DAVOS – PARDUBICE
5-3
(1-0, 1-2, 2-1)
Reti: 12’55 Rasmussen (Haapala) 1-0, 31’17 Corvi (Olofsson, Wieser) 2-0, 36’28 Hyka (Radil, Ceresnak) 2-1, 36’41 Kousal (Radil) 2-2, 38’58 Dahlbeck (Wieser, Olofsson) 3-2, 40’31 Rasmussen (Haapala) 4-2, 42’25 Olofsson (Wieser) 5-2, 52’09 Mandat (Pochobradsky, Kostalek) 5-3
Penalità: Davos 1×2, Pardubice 2×2
DAVOS – C’era ancora Arno del Curto sulla panchina di quell’ultimo Davos trionfatore nella Coppa Spengler nel 2011, da tanto i gialloblù attendevano di poter tornare a sollevare il trofeo del “loro” torneo dopo aver perso nel frattempo l’altra sola finale giocata proprio l’anno dopo, contro il Team Canada dei vari Spezza, Seguin, Bergeron e star da lock out seguenti.
Oggi a giocare la finale tra le fila del Davos non c’era nessuno presente nel 2011, se non coach Josh Holden, il quale però giostrava da attaccante con il Team Canada. E non saranno quindi in molti a potersi vantare di aver vinto la Spengler sia da giocatore che da allenatore, ma per i locali, quando riesci a farlo proprio con il Davos diventi una sorta di eroe.
E di gesta eroiche stavolta non se ne sono viste dal lato della Dynamo Pardubice, arrivata in finale dopo la rimonta incredibile degli ultimi minuti della semifinale contro il Canada, ma Kousal e compagni sono sembrati più stanchi dopo aver giocato la dispendiosa semifinale della sera.
I ragazzi di Vaclav Varada hanno reagito in fretta al doppio vantaggio iniziale del Davos con due reti in pochi secondi, ma era un pezzo che i padroni di casa stavano facendo il gioco, colpendo due pali e andando vicinissimi alla terza rete.
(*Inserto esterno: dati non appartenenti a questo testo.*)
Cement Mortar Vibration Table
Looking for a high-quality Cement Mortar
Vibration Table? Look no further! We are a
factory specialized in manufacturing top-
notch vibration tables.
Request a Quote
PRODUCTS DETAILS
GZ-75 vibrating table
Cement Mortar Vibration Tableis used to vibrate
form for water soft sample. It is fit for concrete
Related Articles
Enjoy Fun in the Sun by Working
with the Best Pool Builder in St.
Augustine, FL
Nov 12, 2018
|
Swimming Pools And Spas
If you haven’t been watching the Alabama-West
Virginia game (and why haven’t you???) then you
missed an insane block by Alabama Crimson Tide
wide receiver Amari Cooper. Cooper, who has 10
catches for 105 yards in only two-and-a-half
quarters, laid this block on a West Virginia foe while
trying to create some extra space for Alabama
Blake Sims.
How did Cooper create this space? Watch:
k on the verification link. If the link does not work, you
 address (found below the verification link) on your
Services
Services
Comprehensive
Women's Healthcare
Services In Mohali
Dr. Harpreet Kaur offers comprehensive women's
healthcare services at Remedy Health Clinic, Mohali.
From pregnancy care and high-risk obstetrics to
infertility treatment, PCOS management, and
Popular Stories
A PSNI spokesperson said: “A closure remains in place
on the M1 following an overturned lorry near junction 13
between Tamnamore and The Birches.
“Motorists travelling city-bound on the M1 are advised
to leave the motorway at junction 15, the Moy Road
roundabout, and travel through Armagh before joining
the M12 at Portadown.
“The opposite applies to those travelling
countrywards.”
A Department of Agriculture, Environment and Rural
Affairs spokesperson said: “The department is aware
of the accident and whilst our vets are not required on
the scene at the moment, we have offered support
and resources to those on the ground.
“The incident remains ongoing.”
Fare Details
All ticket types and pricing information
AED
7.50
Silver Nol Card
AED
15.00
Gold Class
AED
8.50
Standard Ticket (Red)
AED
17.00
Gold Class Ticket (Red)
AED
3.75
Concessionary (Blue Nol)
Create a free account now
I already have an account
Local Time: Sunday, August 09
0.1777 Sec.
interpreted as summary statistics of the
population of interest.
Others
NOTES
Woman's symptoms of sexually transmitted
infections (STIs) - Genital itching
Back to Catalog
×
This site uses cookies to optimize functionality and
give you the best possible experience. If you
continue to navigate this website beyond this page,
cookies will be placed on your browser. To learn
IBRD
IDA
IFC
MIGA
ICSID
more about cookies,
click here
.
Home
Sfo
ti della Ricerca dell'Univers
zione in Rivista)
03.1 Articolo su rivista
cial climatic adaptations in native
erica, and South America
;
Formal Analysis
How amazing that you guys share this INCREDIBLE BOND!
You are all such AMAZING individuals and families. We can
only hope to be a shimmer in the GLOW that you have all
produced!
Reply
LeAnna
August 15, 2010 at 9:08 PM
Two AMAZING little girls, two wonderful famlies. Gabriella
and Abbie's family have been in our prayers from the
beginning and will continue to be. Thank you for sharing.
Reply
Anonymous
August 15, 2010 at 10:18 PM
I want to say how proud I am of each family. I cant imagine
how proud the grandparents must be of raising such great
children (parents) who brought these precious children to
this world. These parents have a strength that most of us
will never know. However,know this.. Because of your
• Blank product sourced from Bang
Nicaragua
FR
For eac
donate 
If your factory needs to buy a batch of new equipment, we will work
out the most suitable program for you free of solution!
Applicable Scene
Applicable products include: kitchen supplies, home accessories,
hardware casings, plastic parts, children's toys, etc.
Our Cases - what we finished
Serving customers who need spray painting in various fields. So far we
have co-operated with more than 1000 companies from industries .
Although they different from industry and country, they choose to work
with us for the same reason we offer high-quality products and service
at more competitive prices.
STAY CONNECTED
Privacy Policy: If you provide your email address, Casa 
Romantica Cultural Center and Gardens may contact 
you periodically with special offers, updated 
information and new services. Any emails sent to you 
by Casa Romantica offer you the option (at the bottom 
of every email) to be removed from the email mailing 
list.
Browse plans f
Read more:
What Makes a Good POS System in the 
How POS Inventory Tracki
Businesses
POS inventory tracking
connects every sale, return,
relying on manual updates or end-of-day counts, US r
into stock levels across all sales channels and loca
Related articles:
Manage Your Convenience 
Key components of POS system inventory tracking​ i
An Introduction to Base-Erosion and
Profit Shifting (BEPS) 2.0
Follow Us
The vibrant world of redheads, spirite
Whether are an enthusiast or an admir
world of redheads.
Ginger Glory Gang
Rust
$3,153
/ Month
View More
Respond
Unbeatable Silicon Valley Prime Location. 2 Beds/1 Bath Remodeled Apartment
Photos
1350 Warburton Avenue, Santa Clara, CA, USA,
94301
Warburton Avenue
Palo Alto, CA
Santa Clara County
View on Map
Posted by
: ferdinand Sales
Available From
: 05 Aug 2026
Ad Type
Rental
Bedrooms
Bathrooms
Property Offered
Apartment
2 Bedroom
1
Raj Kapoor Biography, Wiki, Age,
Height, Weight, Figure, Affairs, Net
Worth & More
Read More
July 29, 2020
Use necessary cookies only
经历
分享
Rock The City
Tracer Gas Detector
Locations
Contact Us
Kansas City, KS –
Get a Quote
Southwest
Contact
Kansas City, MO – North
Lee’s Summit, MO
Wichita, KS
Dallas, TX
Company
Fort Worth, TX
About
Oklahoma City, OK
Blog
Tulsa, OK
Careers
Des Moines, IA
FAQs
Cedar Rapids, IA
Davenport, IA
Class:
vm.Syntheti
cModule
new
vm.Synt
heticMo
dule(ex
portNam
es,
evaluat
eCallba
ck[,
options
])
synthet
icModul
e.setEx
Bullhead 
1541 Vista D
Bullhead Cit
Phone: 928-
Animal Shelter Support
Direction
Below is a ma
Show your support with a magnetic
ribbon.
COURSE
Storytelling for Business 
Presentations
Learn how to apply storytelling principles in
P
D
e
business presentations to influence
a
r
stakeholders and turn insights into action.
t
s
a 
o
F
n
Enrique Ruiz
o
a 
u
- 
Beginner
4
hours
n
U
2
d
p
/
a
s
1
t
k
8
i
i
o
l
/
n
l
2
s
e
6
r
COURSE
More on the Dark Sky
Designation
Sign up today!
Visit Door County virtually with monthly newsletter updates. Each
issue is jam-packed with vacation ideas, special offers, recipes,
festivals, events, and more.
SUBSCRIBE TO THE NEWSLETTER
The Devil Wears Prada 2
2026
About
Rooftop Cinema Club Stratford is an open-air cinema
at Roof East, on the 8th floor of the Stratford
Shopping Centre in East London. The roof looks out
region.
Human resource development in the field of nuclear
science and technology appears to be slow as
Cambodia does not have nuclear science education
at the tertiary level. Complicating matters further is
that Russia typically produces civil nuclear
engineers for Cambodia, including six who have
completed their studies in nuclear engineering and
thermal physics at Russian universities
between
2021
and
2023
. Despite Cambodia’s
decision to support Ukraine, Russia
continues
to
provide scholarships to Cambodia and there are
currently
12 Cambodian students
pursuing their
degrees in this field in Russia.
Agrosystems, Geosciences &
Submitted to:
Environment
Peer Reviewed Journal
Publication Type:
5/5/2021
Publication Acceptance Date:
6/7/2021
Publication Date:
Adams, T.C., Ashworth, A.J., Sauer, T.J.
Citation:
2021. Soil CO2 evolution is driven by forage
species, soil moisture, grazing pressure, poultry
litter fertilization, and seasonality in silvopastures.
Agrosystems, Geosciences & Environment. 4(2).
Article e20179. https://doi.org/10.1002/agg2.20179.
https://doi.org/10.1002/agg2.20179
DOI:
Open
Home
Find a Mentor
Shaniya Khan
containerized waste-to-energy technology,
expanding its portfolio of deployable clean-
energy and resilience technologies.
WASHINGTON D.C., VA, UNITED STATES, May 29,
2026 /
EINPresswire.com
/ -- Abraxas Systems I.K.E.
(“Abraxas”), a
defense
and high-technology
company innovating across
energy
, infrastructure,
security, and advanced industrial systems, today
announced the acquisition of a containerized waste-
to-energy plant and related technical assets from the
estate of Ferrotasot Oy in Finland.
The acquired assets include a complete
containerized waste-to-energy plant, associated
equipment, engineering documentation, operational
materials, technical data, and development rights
Quelle due reti a distanza ravvicinata paradossalmente non hanno cambiato la direzione del gioco, tanto che Dahlbeck ha riportato avanti i padroni di casa subito dopo, a poco più di un minuto dalla terza sirena, una bella mazzata al morale.
E infatti nel terzo periodo, se si eccettua quel momento nel finale susseguente al 5-3 di Mandat, non è sembrata quasi esserci storia, con appunto l’allungo tremendo e immediato del Davos operato con le reti del solito Rasmussen – cinque gol nel torneo, due in più di quante ne ha segnate in campionato finora – e di Olofsson che hanno messo tre distanze tra le due squadre.
A nulla è valso l’assalto finale del Pardubice, andati vicini anche alla quarta rete, ma privi della brillantezza necessaria per sperare in un altro clamoroso colpaccio o perlomeno di condurre una gara diversa dall’inizio. La Dyanmo Pardubice si è però rivelata contendente serissima, motivata e dotata sia sul piano tecnico che quello fisico, ben messa in pista da un tecnico come Varada, una squadra che può sicuramente ambire a farsi un nome importante anche fuori dall’Extraliga.
Il Davos ha vissuto questa Spengler sull’entusiasmo della piazza e sulla grande voglia di tornare a vincere il trofeo, con un gioco non sempre perfetto o superiore agli avversari ma capace di colpire nei momenti giusti, trascinati da dei rinforzi che si sono rivelati tali – soprattutto Haapala e Andersson – e da un coach come Holden che ha saputo trasmettere la giusta carica alla squadra.
E così la Spengler torna ad essere gialloblù.